Configuring a user to run YARN jobs on both the clusters

To run Hadoop DistCp jobs to migrate the data from HDP to CDP Private Cloud Base cluster, you must use HDFS superuser or hdfs user.

Ensure that you have one of the following user accounts before you run Hadoop DistCp jobs:
  • HDFS superuser - For information about creating a HDFS superuser, see Create the HDFS superuser.
  • User named hdfs - By default, the hdfs user is not allowed to run YARN jobs. You must enable the hdfs user to run YARN jobs on both the clusters.
  1. Perform the following steps on the HDP cluster:
    1. Open the following file:
      /var/lib/ambari-server/resources/common-services/YARN/2.1.0.2.0/package/templates/container-executor.cfg.j2
    2. Remove the hdfs entry from banned-users list and save the file.
      Sample file contents:
      yarn.nodemanager.local-dirs={{nm_local_dirs}}
      yarn.nodemanager.log-dirs={{nm_log_dirs}}
      yarn.nodemanager.linux-container-executor.group={{yarn_executor_container_group}}
      banned.users=yarn,hdfs,mapred,bin
      min.user.id={{min_user_id}}
      
    3. On the YARN configuration page, verify whether the container-executor configuration template contains hdfs in the banned.users list.
    4. If hdfs is listed in the banner.users list, remove it from the template and save the template.
    5. Restart the following services:
      • Stale services, if any.
      • Ambari server
      • Ambari agent on each host of the cluster.
    6. In the yarn.admin.acl file, add hdfs.
    7. In the etc/hadoop/capacity-scheduler.xml fileSearch file, append hdfs to the yarn.scheduler.capacity.root.acl_submit_applications property.
    8. Restart the YARN service.
    9. Run the kinit command with the hdfs user’s keytab file to authenticate the hdfs user to the Key Distribution Center (KDC).

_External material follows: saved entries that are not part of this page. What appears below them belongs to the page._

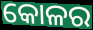
କୋଳର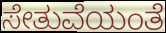
ಸೇತುವೆಯಂತೆ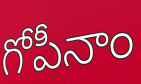
గోపీనాం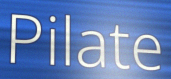
PilateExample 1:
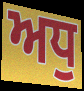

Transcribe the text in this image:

ਅਧੁ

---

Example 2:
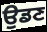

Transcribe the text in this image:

ਉਡਣ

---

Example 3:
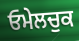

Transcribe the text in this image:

ਓਮੇਲਚੁਕ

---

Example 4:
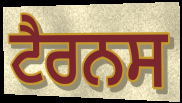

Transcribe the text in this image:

ਟੈਰਨਸ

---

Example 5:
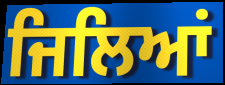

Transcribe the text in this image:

ਜਿਲਿਆਂ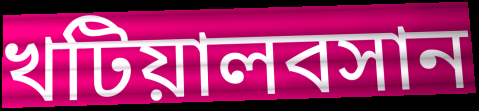
খটিয়ালবসান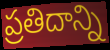
ప్రతిదాన్ని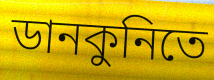
ডানকুনিতে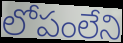
లోపంలేనిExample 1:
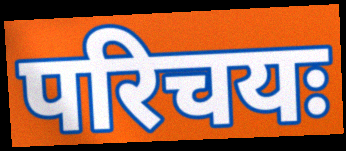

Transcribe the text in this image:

परिचयः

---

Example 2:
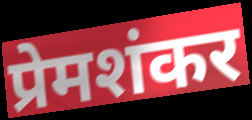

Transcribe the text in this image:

प्रेमशंकर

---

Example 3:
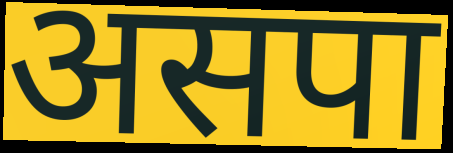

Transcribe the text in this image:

असपा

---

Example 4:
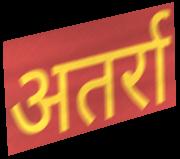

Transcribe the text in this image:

अतर्रा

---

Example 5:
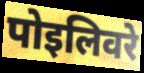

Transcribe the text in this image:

पोइलिवरेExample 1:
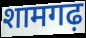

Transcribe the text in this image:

शामगढ़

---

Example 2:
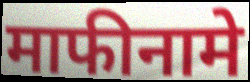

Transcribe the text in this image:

माफीनामे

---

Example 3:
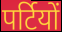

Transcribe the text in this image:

पर्टियों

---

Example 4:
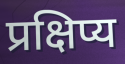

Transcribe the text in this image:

प्रक्षिप्य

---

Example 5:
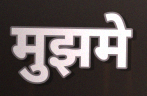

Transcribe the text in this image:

मुझमेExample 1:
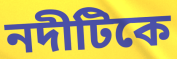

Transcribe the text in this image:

নদীটিকে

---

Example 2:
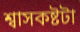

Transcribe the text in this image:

শ্বাসকষ্টটা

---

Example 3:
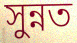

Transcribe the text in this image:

সুন্নত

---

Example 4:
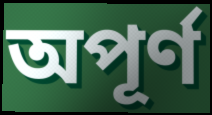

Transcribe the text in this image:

অপূর্ণ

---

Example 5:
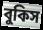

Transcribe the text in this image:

বুকিসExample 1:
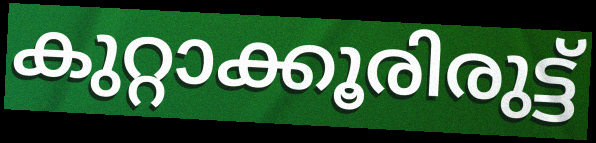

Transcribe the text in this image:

കുറ്റാക്കൂരിരുട്ട്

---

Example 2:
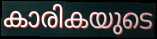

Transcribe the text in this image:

കാരികയുടെ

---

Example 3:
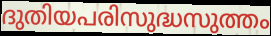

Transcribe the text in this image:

ദുതിയപരിസുദ്ധസുത്തം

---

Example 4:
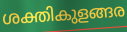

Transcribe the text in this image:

ശക്തികുളങ്ങര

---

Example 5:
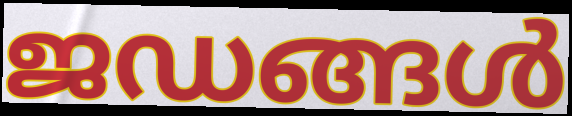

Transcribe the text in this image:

ജഡങ്ങൾ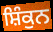
ਸ਼ਿੰਕੁਨ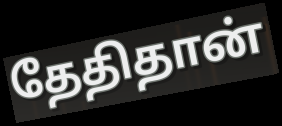
தேதிதான்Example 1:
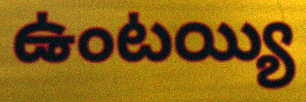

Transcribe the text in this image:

ఉంటయ్యి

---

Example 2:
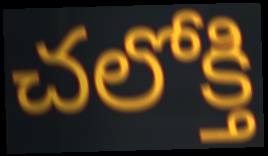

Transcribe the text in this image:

చలోక్తి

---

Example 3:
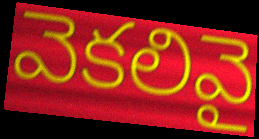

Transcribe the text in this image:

వెకలివై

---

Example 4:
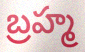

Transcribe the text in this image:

బ్రహ్మ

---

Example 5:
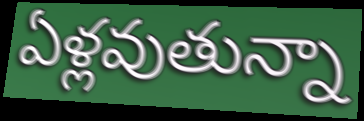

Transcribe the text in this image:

ఏళ్లవుతున్నా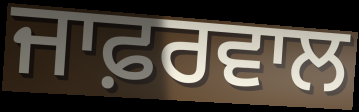
ਜਾਫ਼ਰਵਾਲ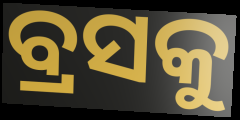
ବ୍ରସକୁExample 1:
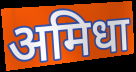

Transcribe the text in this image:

अमिधा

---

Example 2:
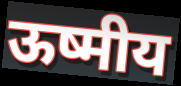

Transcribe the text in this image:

ऊष्मीय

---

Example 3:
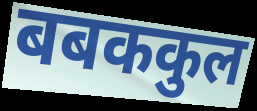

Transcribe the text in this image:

  2. On the CDP Private Cloud Base cluster, perform the following steps:
    1. Select the YARN service.
    2. Click the Configuration tab.
    3. Make sure that hdfs user is not listed in the banned.users list.
    4. Make sure that the min.user.id property is set to 0.
    5. Restart the YARN service.
Run the DistCp job on the CDP Private Cloud Base cluster.